* [Exercise goal]
Write down the part of the article below on a cellular iPod touch, from "Second problem: the" up to and including "commoditization in detail.".

* [Page excerpt]
□ □ □

First problem: the hardware
Chris Rawson and I previously went back and forth on the differences between the iPod touch and the iPhone. It comes down to two things: the addition of the cellular technology stack in the iPhone (the baseband chip, antenna, and larger battery to power it) and the use of a few lower-cost components in the iPod (particularly the screen, chassis, camera, and RAM).
So if you graft the cell stack onto an iPod touch, what you actually end up with is physically indistinguishable from a low-end cut-price iPhone. Packing in that extra hardware dictates sacrificing the iPod's slim chassis and most of its price advantage. There's nothing left to distinguish it from the iPhone product range any more. This runs counter to Apple's normal strategy, which is to leave very clear gaps between product lines and avoid losing sales to analysis paralysis.
Now, perhaps I'm just being pedantic here. So what if the hardware is really just a diluted iPhone; what's in a name anyway? Surely the thing people are really getting excited about is the idea of a cheap data-only plan, just like the iPad has. Well, I'm not sure it's that easy, unfortunately.
Second problem: the carriers
The iPad has enjoyed enthusiastic support from the cellphone carriers despite Apple mandating its unusual and remarkably cheap data-only no-commitment plans. I claim that the iPod touch would have at best a lukewarm reception and more likely a downright hostile one.
I've spent a fair bit of time with cellular network industry insiders over the years and if you get talking to them a common view of the carriers' opinion of the future quickly emerges. The carriers are all deeply, deeply scared of what is usually referred to in telco slang as "carrier commoditization": the idea that the less attached the users are to a service the easier it is for them to move to competitors. This introduces severe downward pressure on prices -- great for users, not so great for the shareholders. GigaOM has a good essay that discusses carrier commoditization in detail.

□ □ □

* [Given entries]

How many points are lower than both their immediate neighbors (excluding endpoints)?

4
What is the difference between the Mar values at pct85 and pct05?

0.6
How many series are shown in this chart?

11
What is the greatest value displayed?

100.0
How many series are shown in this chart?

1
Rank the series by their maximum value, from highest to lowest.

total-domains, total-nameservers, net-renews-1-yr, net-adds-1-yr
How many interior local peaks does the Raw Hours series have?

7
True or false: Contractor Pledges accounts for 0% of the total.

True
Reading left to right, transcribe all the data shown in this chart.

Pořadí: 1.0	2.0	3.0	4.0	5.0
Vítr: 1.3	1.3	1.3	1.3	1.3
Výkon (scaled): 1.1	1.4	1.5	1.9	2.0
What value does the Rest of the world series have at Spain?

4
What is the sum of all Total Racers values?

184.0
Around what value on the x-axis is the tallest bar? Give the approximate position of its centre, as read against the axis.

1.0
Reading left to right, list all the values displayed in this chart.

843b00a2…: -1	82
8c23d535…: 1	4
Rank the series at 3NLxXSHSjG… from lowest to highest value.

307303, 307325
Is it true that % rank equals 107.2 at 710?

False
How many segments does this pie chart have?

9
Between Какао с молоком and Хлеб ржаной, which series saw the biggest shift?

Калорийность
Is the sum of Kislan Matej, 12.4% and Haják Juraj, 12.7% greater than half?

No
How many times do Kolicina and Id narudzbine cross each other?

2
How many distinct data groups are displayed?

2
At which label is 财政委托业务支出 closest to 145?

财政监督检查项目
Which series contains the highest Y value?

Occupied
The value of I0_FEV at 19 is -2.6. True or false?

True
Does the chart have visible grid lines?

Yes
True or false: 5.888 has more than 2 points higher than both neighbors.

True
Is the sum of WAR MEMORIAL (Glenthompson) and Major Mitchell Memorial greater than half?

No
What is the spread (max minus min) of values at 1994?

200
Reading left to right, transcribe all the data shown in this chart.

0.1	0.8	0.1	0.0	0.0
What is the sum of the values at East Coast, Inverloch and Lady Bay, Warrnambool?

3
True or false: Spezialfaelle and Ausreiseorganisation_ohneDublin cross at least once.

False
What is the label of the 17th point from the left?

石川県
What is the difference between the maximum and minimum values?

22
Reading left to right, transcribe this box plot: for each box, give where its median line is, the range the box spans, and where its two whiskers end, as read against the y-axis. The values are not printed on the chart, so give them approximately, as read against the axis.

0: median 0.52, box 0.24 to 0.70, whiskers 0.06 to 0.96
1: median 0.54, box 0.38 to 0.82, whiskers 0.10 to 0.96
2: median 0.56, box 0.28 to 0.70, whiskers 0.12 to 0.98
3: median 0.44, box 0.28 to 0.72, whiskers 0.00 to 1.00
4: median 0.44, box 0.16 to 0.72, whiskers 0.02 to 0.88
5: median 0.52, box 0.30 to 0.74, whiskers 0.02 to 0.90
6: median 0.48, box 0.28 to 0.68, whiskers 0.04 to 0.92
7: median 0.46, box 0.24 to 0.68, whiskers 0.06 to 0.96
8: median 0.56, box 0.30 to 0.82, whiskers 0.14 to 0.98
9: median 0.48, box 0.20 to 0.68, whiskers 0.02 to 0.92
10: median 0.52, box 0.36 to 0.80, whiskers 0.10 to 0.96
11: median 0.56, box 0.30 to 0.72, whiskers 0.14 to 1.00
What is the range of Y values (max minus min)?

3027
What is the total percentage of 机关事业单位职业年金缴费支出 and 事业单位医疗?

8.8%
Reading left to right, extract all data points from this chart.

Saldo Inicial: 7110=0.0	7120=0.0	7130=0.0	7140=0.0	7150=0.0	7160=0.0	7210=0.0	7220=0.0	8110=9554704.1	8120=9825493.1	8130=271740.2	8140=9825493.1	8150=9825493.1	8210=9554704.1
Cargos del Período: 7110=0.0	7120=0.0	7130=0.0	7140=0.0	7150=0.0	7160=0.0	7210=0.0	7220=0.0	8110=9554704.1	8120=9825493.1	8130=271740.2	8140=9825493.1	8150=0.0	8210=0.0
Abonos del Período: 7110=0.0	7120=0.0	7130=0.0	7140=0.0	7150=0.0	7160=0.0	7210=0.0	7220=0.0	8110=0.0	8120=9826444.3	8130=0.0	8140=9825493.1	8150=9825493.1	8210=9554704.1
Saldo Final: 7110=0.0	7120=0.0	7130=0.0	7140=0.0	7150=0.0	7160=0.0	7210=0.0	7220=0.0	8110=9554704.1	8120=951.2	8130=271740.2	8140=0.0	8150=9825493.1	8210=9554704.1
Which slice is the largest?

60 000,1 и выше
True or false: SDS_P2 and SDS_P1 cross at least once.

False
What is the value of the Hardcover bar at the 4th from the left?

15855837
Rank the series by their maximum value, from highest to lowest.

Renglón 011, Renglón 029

□ □ □

* [Task output]
Second problem: the carriers
The iPad has enjoyed enthusiastic support from the cellphone carriers despite Apple mandating its unusual and remarkably cheap data-only no-commitment plans. I claim that the iPod touch would have at best a lukewarm reception and more likely a downright hostile one.
I've spent a fair bit of time with cellular network industry insiders over the years and if you get talking to them a common view of the carriers' opinion of the future quickly emerges. The carriers are all deeply, deeply scared of what is usually referred to in telco slang as "carrier commoditization": the idea that the less attached the users are to a service the easier it is for them to move to competitors. This introduces severe downward pressure on prices -- great for users, not so great for the shareholders. GigaOM has a good essay that discusses carrier commoditization in detail.